= Problem details =
Every line in the listing below from the one with "depremden sonra 50’den fazla yaralı" through the one with "Japonya Nükleer Düzenleme" is to be reproduced exactly, both ends included; leave out the rest.

--- Data for processing Enclosed Below ---

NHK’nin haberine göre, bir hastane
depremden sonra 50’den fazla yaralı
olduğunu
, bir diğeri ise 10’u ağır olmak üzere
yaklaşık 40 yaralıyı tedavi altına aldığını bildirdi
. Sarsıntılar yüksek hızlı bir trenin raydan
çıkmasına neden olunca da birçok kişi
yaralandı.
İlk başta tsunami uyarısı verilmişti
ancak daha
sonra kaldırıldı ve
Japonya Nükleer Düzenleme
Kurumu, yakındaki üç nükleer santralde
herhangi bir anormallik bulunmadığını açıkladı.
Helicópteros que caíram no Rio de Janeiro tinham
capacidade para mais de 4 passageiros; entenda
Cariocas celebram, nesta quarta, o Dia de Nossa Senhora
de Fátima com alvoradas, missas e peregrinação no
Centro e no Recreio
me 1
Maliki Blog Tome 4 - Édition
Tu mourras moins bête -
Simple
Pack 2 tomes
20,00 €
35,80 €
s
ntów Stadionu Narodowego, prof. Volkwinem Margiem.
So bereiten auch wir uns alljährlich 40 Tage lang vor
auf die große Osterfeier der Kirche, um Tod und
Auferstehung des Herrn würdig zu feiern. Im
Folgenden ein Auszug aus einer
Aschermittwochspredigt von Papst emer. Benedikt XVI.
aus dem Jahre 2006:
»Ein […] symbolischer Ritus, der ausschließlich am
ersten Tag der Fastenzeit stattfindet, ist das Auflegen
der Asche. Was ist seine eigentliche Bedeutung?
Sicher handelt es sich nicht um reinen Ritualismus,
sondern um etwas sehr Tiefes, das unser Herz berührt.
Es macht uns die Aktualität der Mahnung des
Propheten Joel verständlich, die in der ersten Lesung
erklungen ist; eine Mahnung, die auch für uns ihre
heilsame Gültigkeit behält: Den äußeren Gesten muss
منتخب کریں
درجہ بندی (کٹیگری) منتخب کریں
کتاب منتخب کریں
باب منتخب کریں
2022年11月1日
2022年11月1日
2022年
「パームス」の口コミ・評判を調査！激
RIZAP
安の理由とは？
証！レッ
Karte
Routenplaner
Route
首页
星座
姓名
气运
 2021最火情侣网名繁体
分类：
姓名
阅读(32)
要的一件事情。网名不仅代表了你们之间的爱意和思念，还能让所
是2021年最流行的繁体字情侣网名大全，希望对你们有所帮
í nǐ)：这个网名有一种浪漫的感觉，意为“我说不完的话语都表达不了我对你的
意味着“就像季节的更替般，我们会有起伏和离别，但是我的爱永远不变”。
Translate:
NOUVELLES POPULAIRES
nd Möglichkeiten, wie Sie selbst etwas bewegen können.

--- End of Enclosed Data for processing ---

= Output =
depremden sonra 50’den fazla yaralı
olduğunu
, bir diğeri ise 10’u ağır olmak üzere
yaklaşık 40 yaralıyı tedavi altına aldığını bildirdi
. Sarsıntılar yüksek hızlı bir trenin raydan
çıkmasına neden olunca da birçok kişi
yaralandı.
İlk başta tsunami uyarısı verilmişti
ancak daha
sonra kaldırıldı ve
Japonya Nükleer Düzenleme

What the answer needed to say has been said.